Precisamos repensar a ocupação das áreas de risco. É um debate inadiável. Os técnicos, os especialistas, os prefeitos estão alertando sobre isso. Após o Rio Grande do Sul registrar a maior tragédia climática da história, até mesmo os moradores de áreas ribeirinhas estão mais convencidos de que morar em um local mais seguro é a decisão mais sábia. Longe de ser a mais fácil.
Na quinta-feira, 16, quando estive no abrigo de Vila Estância Nova, encontrei moradores de diferentes localidades que são, historicamente, atingidas por cheias do Rio Taquari. E todos que entrevistei afirmaram que, se tiverem a opção de residir em um local mais seguro, irão se mudar. Claro que há uma preocupação com os vínculos com a comunidade e no fato de que aquele pedaço de terra representar, na maioria dos casos, o único imóvel da família. A maioria das pessoas está cansada, esgotada. São três enchentes históricas em um espaço de oito meses. “Pagamos duas prestações da geladeira nova e já perdemos tudo novamente”, me disse um dos moradores de Vila Mariante.
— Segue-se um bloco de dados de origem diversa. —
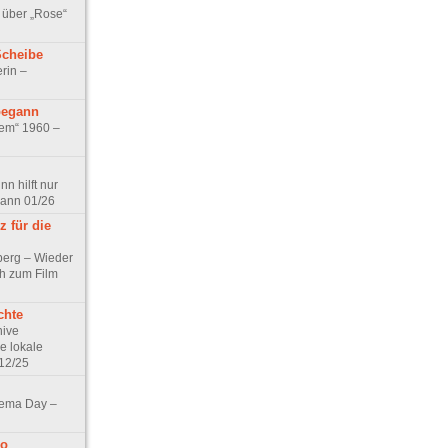
 über „Rose“
Scheibe
rin –
begann
tem“ 1960 –
n hilft nur
pann 01/26
 für die
berg – Wieder
ch zum Film
chte
hive
e lokale
12/25
nema Day –
no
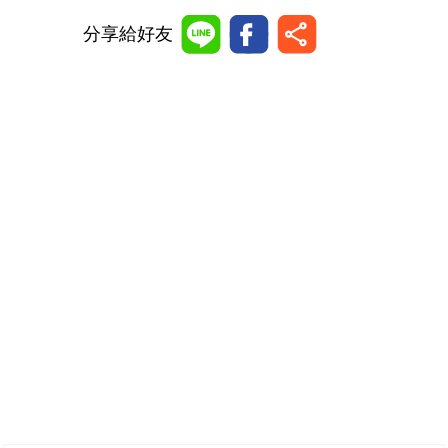
分享給好友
A recomendação de não construir em áreas de risco também é do Ministério Público do RS. O promotor de Justiça Sérgio Diefenbach, responsável pela Promotoria Regional do Meio Ambiente da Bacia Hidrográfica dos Rios Taquari e Antas, citou três grandes desafios aos prefeitos no enfrentamento de eventos climáticos extremos: identificação de áreas seguras para essas famílias residirem, encontrar dinheiro para investimentos e lutar contra o tempo. “Historicamente, os municípios, sem exceção, nunca tiveram um olhar para o déficit habitacional. Agora, a natureza impôs essa urgência”, disse o promotor, que defendeu que cada município tenha um gabinete de crise climática.
Conheci Seu Décio
Na quinta-feira, 16, estive com os colegas Leonardo Pereira e Renan Zarth no ginásio da Comunidade Nossa Senhora de Lourdes, em Vila Estância Nova. O local é um dos três abrigos de Venâncio Aires que acolhe vítimas da enchente.
Na noite desta sexta-feira, 17, 219 pessoas seguiam nos abrigos. Muitos delas, tiveram suas casas completamente destruídas pela força da água.
Foi no ginásio de Estância Nova que conheci, pessoalmente, Décio Faleiro, 56 anos. Só não esperava que seria assim o nosso encontro.
Seu Décio é ouvinte do programa Folha 105 – 1ª edição, que eu apresento das 11h às 12h, de segunda a sexta-feira, na Rádio Terra FM. Em setembro de 2023, ele foi um dos moradores resgatados da enchente, em Vila Mariante, e durante uma entrevista ao vivo para o programa Folha 105, ele contou ao jornalista Leonardo Pereira que era ouvinte do programa.
Oito meses depois, Seu Décio enfrenta mais uma enchente do Rio Taquari. Desta vez, a casa dele se foi com a força da água e ele ainda não sabe quando terá um lar para chamar de seu. Entre tantos pertences perdidos, está o radinho que ouvia a 105.1 FM. Aliás, os radinhos de pilha foram essenciais durante a enchente para que as pessoas conseguissem se informar. Sem energia elétrica, sinal de celular ou acesso à internet, era a fonte de informação de muita gente. E seguirá sendo assim.
Apesar de ter ouvido tantos relatos comoventes no abrigo, encontrei lá muito amor, carinho e voluntariado. Todos que conversei relaratam que estão sendo muito bem acolhidos e cuidados. Sabemos que há um caminho longo pela frente e apesar de toda rede solidária, o que mais essas pessoas desejam é voltar para casa, é ter o próprio canto. Espera-se que, o quanto antes, as promessas de novas casas para os moradores, como prometeu o Governo Federal, sejam cumpridas.
Eu e Seu Décio já nos comprometemos em contar o próximo capítulo dessa história, na sua nova casa. E, claro, com radinho novo para continuarmos conectados nas ondas do rádio.